Molti editori si affidano alla pubblicità display online per finanziare contenuti online gratuiti per i consumatori. Nel 2019, la spesa per la pubblicità display nell'UE è stata stimata in circa 20 miliardi di euro. L'indagine della Commissione si concentrerà sulla pubblicità display in cui Google offre una serie di servizi sia agli inserzionisti che agli editori. Nell'ambito della sua indagine approfondita, la Commissione esaminerà in particolare:

  1. L'obbligo di utilizzare i servizi di Google Display & Video 360 ("DV360") e/o Google Ads per acquistare annunci display online su YouTube.
  2. L'obbligo di utilizzare Google Ad Manager per pubblicare annunci display online su YouTube e potenziali restrizioni imposte da Google sul modo in cui i servizi concorrenti di Google Ad Manager sono in grado di offrire annunci display online su YouTube.
  3. L'apparente favore dell'ad exchange di Google "AdX" di DV360 e/o Google Ads e il potenziale favore di DV360 e/o Google Ads di AdX.
  4. Le restrizioni imposte da Google alla capacità di terzi, come inserzionisti, editori o intermediari di pubblicità display online concorrenti, di accedere ai dati sull'identità o sul comportamento dell'utente disponibili per i servizi di intermediazione pubblicitaria di Google, incluso l'ID Doubleclick.
  5. I piani annunciati di Google per vietare il posizionamento di "cookie" di terze parti su Chrome e sostituirli con il set di strumenti "Privacy Sandbox", compresi gli effetti sulla pubblicità display online e sui mercati di intermediazione della pubblicità display online.

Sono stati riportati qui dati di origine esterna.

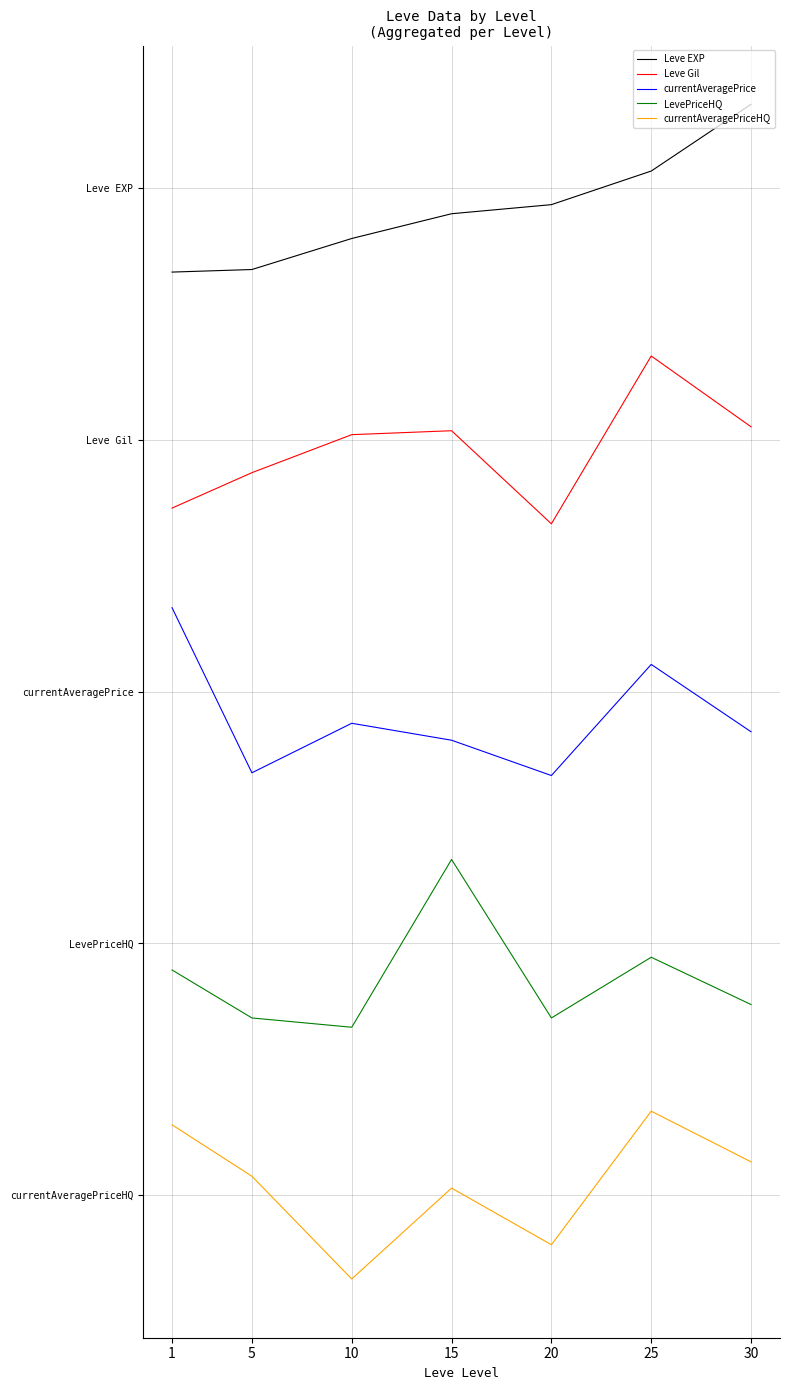

At 30, list the series in order from smallest to largest.

currentAveragePriceHQ, LevePriceHQ, currentAveragePrice, Leve Gil, Leve EXP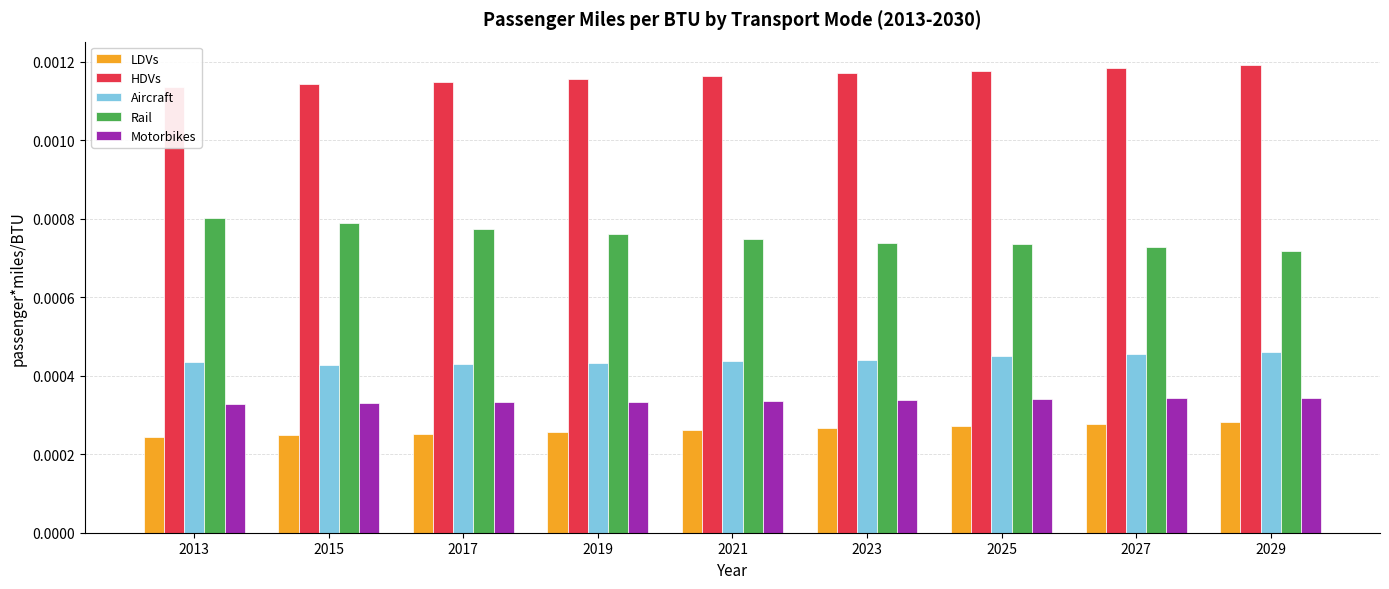

Which series changed the most between 2017 and 2021?

rail (passenger*miles/BTU)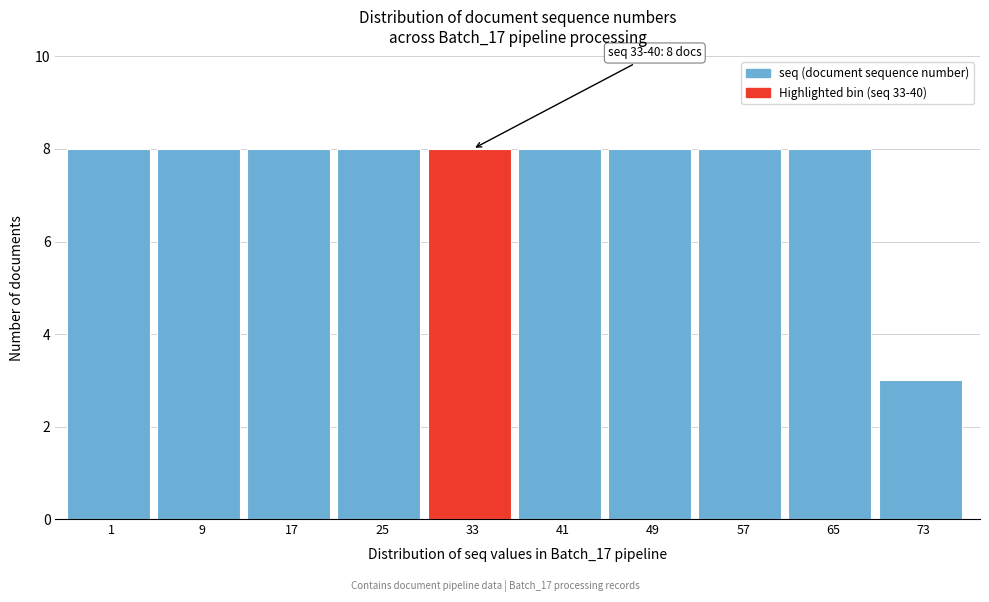

Reading left to right, list all the values displayed in this chart.

8	8	8	8	8	8	8	8	8	3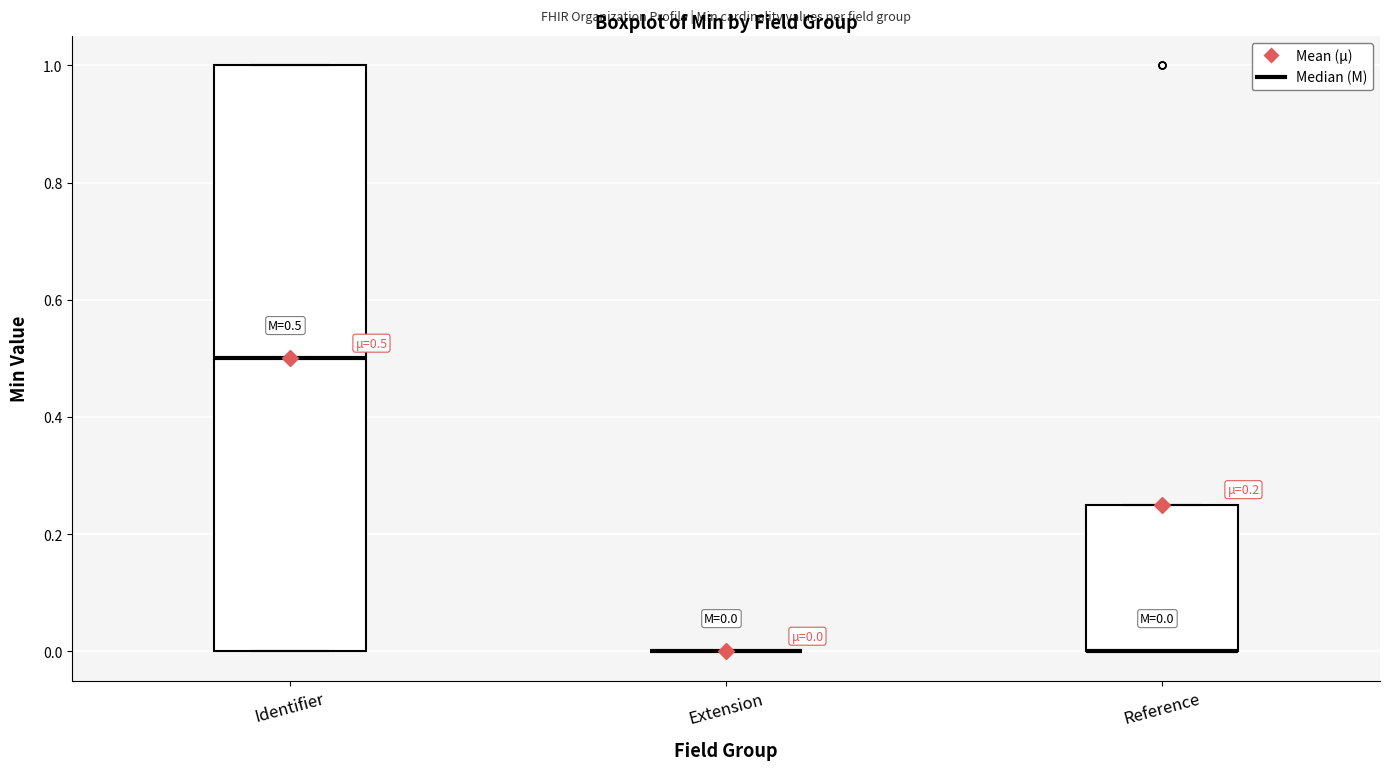

Comparing the boxes themselves (not the whiskers), which one is the tallest?

Identifier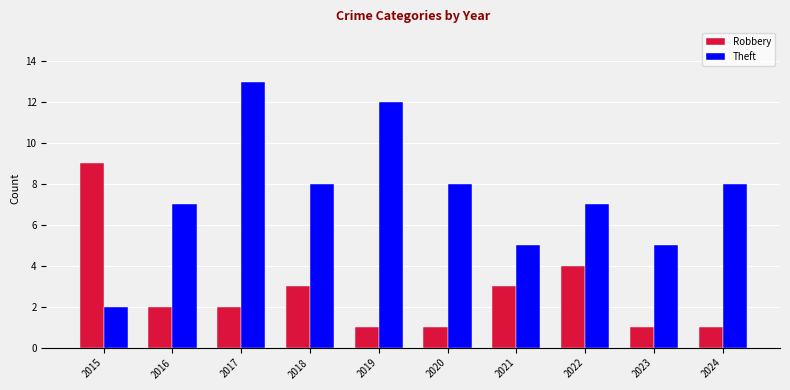

Count the number of data series in this chart.

2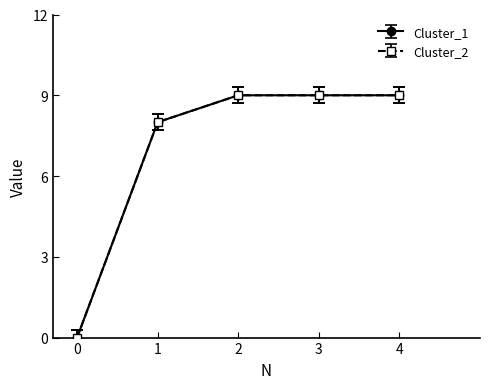

What are all the series names shown in the legend?

Cluster_1, Cluster_2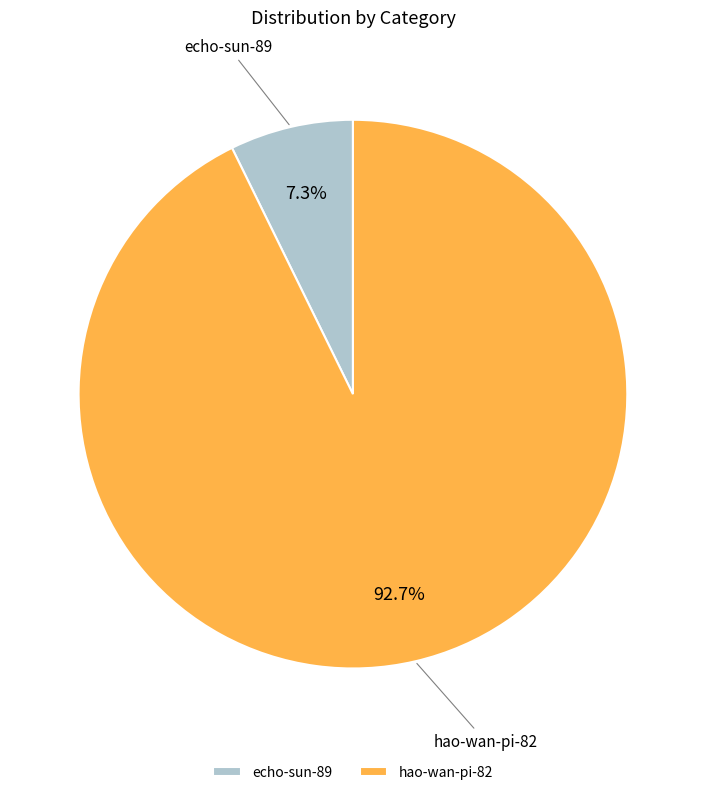

To the nearest percent, what is the combined percentage of hao-wan-pi-82 and echo-sun-89?

100%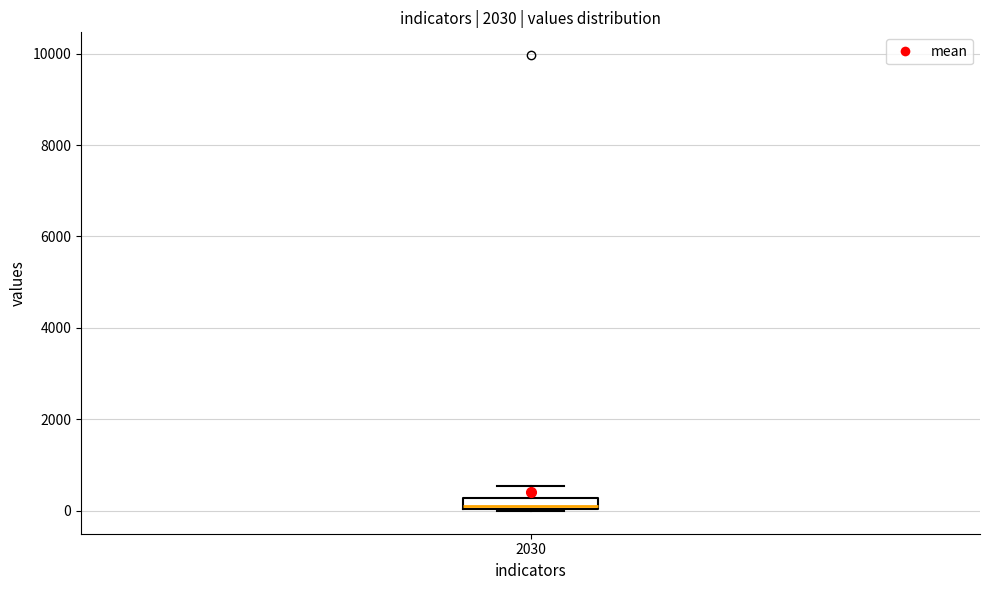

Where is the lower edge of the box at x = 2030 on the y-axis? The values are not printed on the chart, so give them approximately, as read against the axis.

0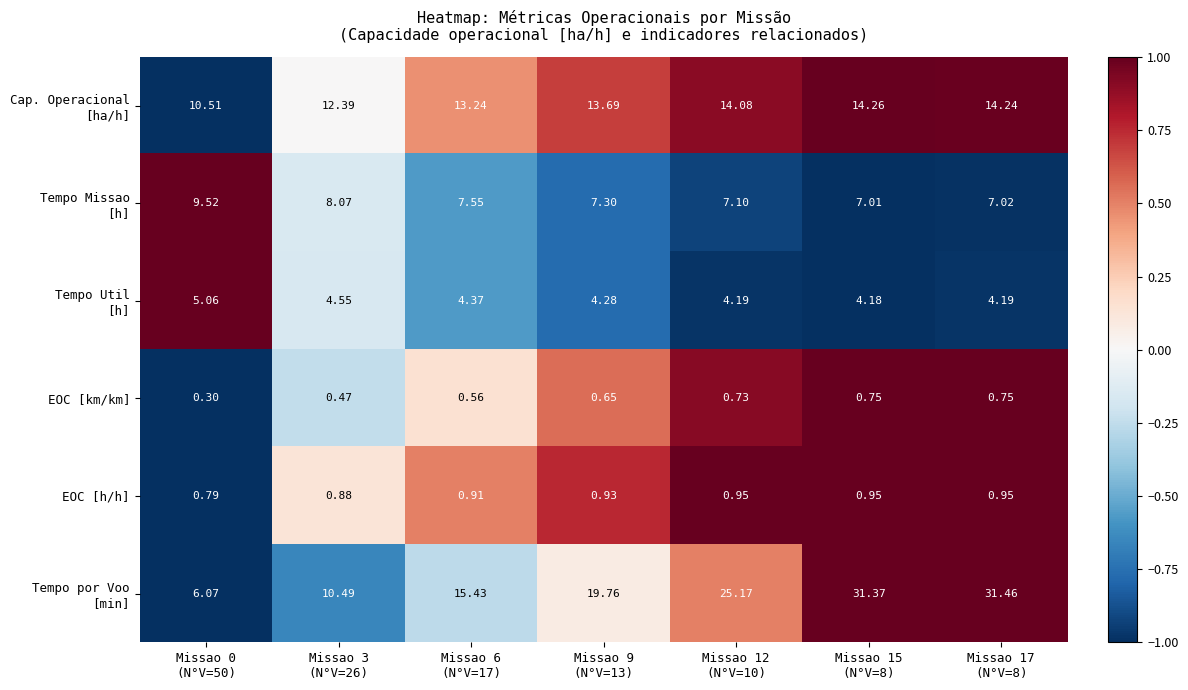

How many series are shown in this chart?

6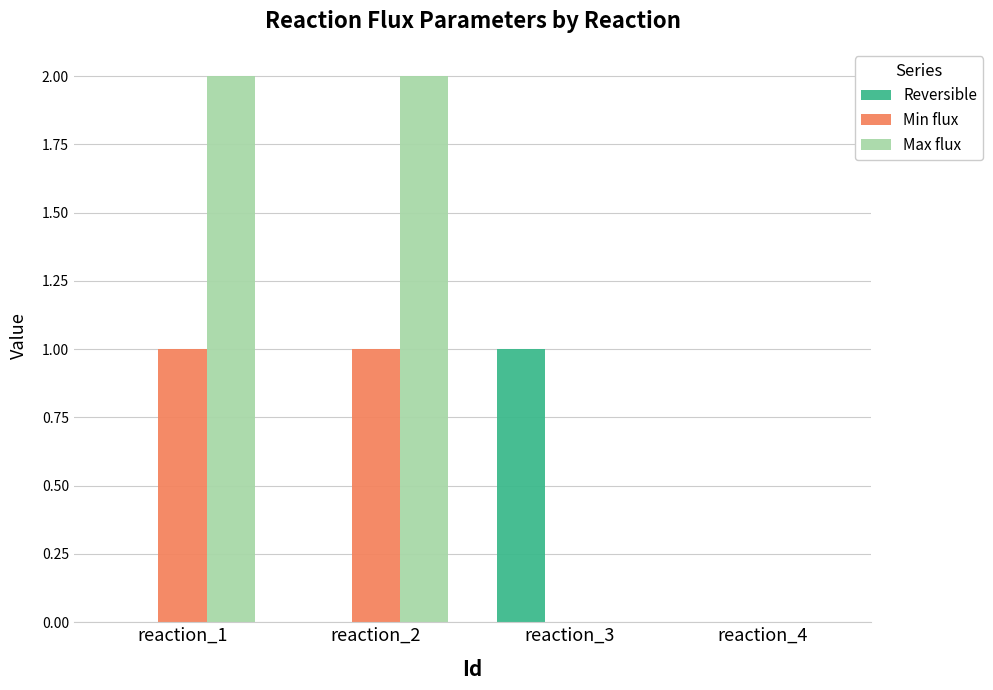

Is it true that Max flux equals 1 at reaction_1?

False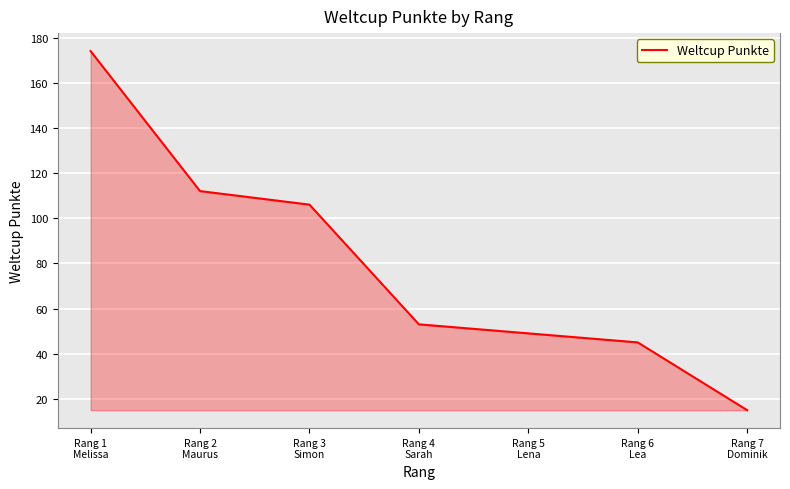

Approximately how many times larger is the value at Rang 6
Lea compared to Rang 7
Dominik?

3.0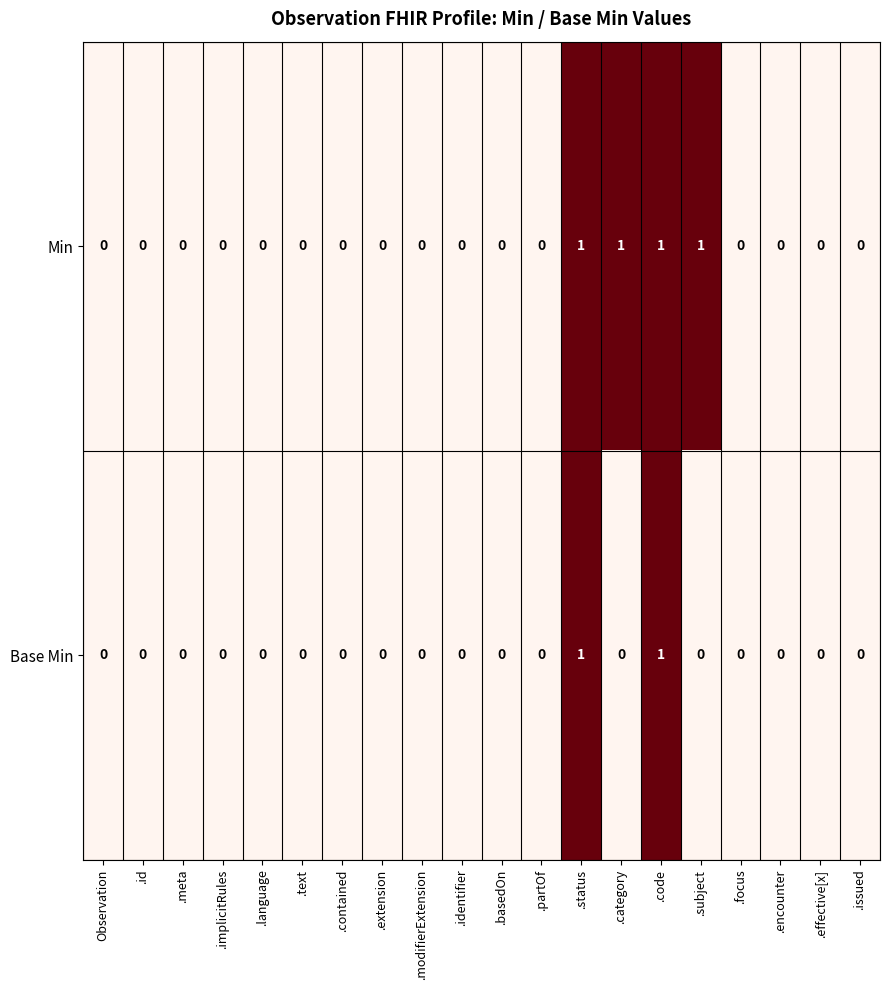

The Base Min series shows 1 at .code. True or false?

True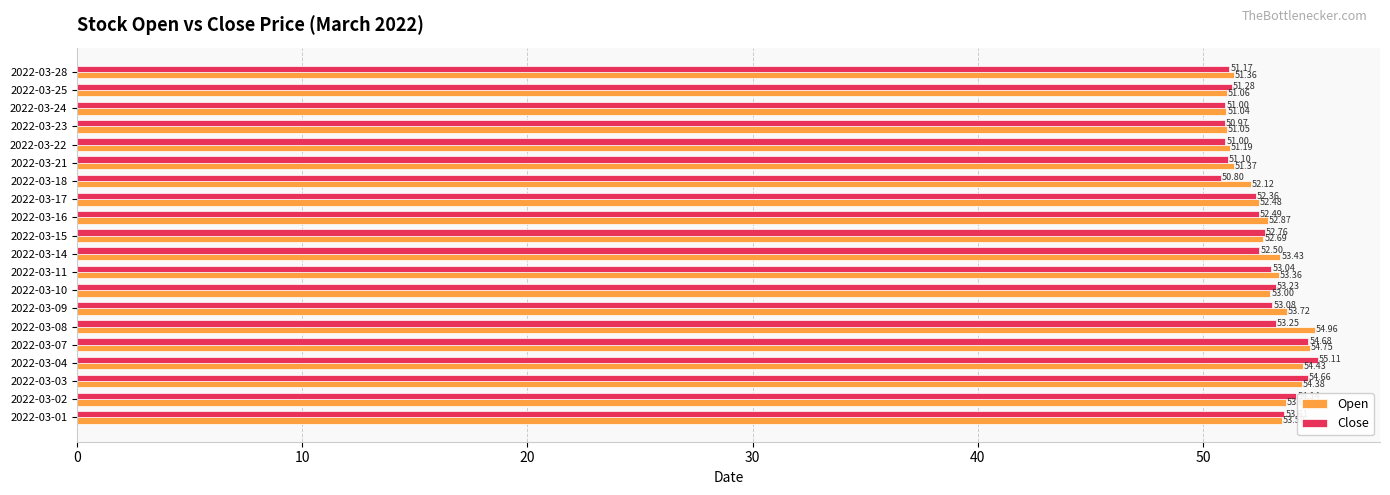

How many data points in Close are less than 52?

7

Google ha annunciato l'intenzione di smettere di rendere disponibile l'identificatore pubblicitario a terzi sui dispositivi mobili intelligenti Android quando un utente rinuncia alla pubblicità personalizzata e gli effetti sui mercati della pubblicità display online e dell'intermediazione della pubblicità display online.

“La Commissione, - si legge nel comunicato - terrà conto della necessità di proteggere la privacy degli utenti, in conformità con le leggi dell'UE in materia, come il regolamento generale sulla protezione dei dati (GDPR). Il diritto della concorrenza e le leggi sulla protezione dei dati devono lavorare di pari passo per garantire che i mercati della pubblicità display operino in condizioni di parità in cui tutti i partecipanti al mercato proteggano la privacy degli utenti allo stesso modo.

La Commissione effettuerà ora la sua indagine approfondita in via prioritaria.